Copy the text of all the records word for word, leaving out the pictures.

Extracted data entries:
--- START ---
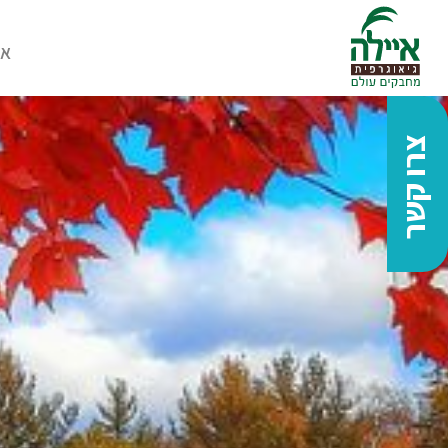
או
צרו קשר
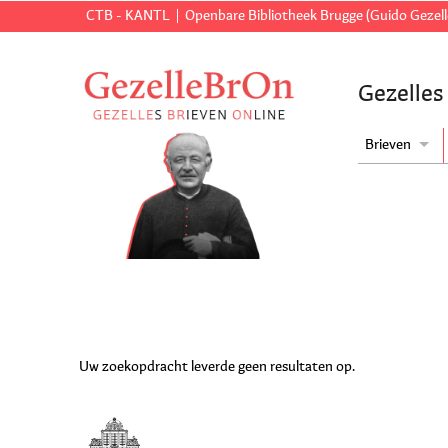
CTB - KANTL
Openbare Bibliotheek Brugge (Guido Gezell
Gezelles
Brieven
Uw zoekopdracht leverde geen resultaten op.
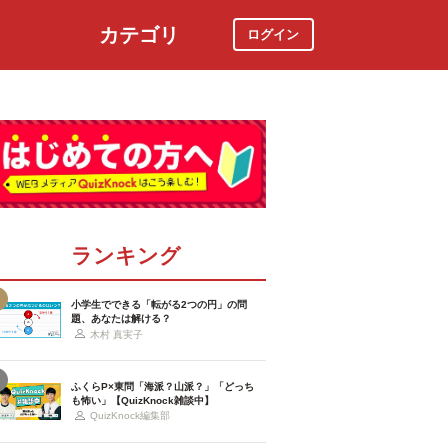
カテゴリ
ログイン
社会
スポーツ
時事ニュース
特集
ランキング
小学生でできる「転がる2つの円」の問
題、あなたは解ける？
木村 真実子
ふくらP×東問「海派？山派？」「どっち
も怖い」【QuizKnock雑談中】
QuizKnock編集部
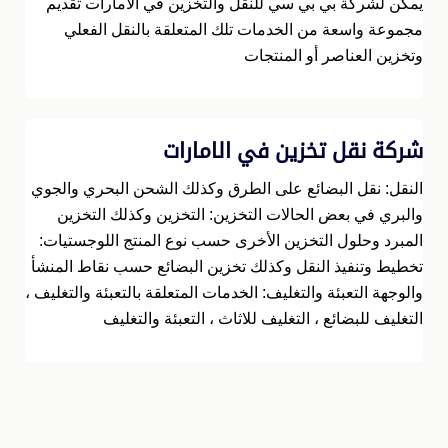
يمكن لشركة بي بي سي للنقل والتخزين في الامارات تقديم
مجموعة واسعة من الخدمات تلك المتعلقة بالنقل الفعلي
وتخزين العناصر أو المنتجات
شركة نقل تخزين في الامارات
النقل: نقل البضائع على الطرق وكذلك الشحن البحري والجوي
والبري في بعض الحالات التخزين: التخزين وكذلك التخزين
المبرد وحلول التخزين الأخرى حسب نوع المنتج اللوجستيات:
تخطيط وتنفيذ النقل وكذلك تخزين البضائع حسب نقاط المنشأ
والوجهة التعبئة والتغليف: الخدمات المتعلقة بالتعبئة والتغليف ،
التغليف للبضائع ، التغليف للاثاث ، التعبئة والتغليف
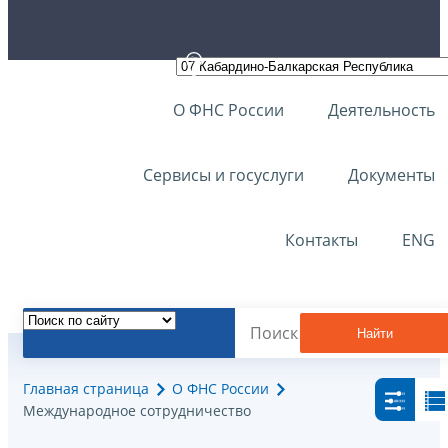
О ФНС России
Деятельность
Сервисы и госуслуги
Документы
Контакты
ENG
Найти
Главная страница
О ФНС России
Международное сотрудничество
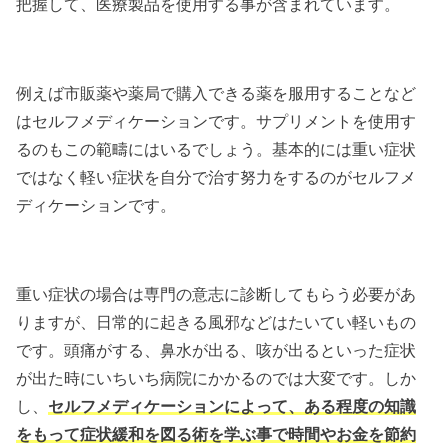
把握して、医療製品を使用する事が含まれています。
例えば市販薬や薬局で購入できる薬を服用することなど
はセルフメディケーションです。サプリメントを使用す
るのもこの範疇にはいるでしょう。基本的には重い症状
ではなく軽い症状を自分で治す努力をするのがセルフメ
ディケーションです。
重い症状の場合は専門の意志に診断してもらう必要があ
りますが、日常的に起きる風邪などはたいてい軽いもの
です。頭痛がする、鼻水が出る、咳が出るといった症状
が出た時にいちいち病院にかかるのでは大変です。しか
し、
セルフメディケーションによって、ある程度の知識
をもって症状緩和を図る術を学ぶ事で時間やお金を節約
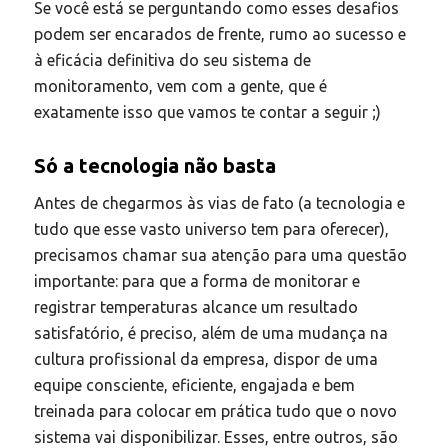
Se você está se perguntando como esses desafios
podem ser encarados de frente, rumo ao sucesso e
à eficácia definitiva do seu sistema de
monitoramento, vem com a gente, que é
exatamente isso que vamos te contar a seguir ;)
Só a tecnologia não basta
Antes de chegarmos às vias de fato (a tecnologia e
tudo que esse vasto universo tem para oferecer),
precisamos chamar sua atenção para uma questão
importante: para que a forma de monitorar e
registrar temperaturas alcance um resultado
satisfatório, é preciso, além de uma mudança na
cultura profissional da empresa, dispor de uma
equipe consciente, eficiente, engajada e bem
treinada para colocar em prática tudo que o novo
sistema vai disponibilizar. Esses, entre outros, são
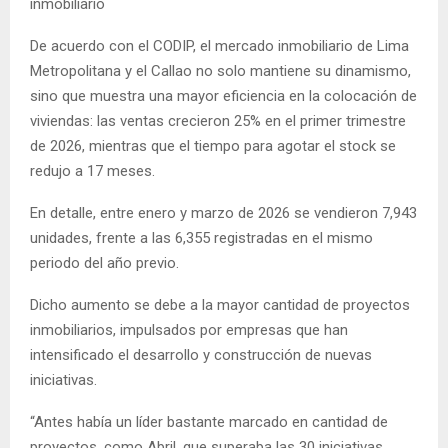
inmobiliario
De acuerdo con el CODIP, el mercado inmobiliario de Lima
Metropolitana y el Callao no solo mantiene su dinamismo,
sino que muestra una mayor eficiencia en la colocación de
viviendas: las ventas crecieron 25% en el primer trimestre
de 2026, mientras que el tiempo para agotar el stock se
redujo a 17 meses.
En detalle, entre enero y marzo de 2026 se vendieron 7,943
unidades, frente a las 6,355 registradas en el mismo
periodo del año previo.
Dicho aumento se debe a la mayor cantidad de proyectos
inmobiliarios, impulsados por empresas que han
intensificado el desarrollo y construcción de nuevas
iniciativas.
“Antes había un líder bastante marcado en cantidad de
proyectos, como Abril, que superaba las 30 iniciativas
--- END ---
Solution for this exercise
או
צרו קשר
CTB - KANTL
Openbare Bibliotheek Brugge (Guido Gezell
Gezelles
Brieven
Uw zoekopdracht leverde geen resultaten op.
カテゴリ
ログイン
社会
スポーツ
時事ニュース
特集
ランキング
小学生でできる「転がる2つの円」の問
題、あなたは解ける？
木村 真実子
ふくらP×東問「海派？山派？」「どっち
も怖い」【QuizKnock雑談中】
QuizKnock編集部
يمكن لشركة بي بي سي للنقل والتخزين في الامارات تقديم
مجموعة واسعة من الخدمات تلك المتعلقة بالنقل الفعلي
وتخزين العناصر أو المنتجات
شركة نقل تخزين في الامارات
النقل: نقل البضائع على الطرق وكذلك الشحن البحري والجوي
والبري في بعض الحالات التخزين: التخزين وكذلك التخزين
المبرد وحلول التخزين الأخرى حسب نوع المنتج اللوجستيات:
تخطيط وتنفيذ النقل وكذلك تخزين البضائع حسب نقاط المنشأ
والوجهة التعبئة والتغليف: الخدمات المتعلقة بالتعبئة والتغليف ،
التغليف للبضائع ، التغليف للاثاث ، التعبئة والتغليف
О ФНС России
Деятельность
Сервисы и госуслуги
Документы
Контакты
ENG
Найти
Главная страница
О ФНС России
Международное сотрудничество
把握して、医療製品を使用する事が含まれています。
例えば市販薬や薬局で購入できる薬を服用することなど
はセルフメディケーションです。サプリメントを使用す
るのもこの範疇にはいるでしょう。基本的には重い症状
ではなく軽い症状を自分で治す努力をするのがセルフメ
ディケーションです。
重い症状の場合は専門の意志に診断してもらう必要があ
りますが、日常的に起きる風邪などはたいてい軽いもの
です。頭痛がする、鼻水が出る、咳が出るといった症状
が出た時にいちいち病院にかかるのでは大変です。しか
し、
セルフメディケーションによって、ある程度の知識
をもって症状緩和を図る術を学ぶ事で時間やお金を節約
Se você está se perguntando como esses desafios
podem ser encarados de frente, rumo ao sucesso e
à eficácia definitiva do seu sistema de
monitoramento, vem com a gente, que é
exatamente isso que vamos te contar a seguir ;)
Só a tecnologia não basta
Antes de chegarmos às vias de fato (a tecnologia e
tudo que esse vasto universo tem para oferecer),
precisamos chamar sua atenção para uma questão
importante: para que a forma de monitorar e
registrar temperaturas alcance um resultado
satisfatório, é preciso, além de uma mudança na
cultura profissional da empresa, dispor de uma
equipe consciente, eficiente, engajada e bem
treinada para colocar em prática tudo que o novo
sistema vai disponibilizar. Esses, entre outros, são
inmobiliario
De acuerdo con el CODIP, el mercado inmobiliario de Lima
Metropolitana y el Callao no solo mantiene su dinamismo,
sino que muestra una mayor eficiencia en la colocación de
viviendas: las ventas crecieron 25% en el primer trimestre
de 2026, mientras que el tiempo para agotar el stock se
redujo a 17 meses.
En detalle, entre enero y marzo de 2026 se vendieron 7,943
unidades, frente a las 6,355 registradas en el mismo
periodo del año previo.
Dicho aumento se debe a la mayor cantidad de proyectos
inmobiliarios, impulsados por empresas que han
intensificado el desarrollo y construcción de nuevas
iniciativas.
“Antes había un líder bastante marcado en cantidad de
proyectos, como Abril, que superaba las 30 iniciativas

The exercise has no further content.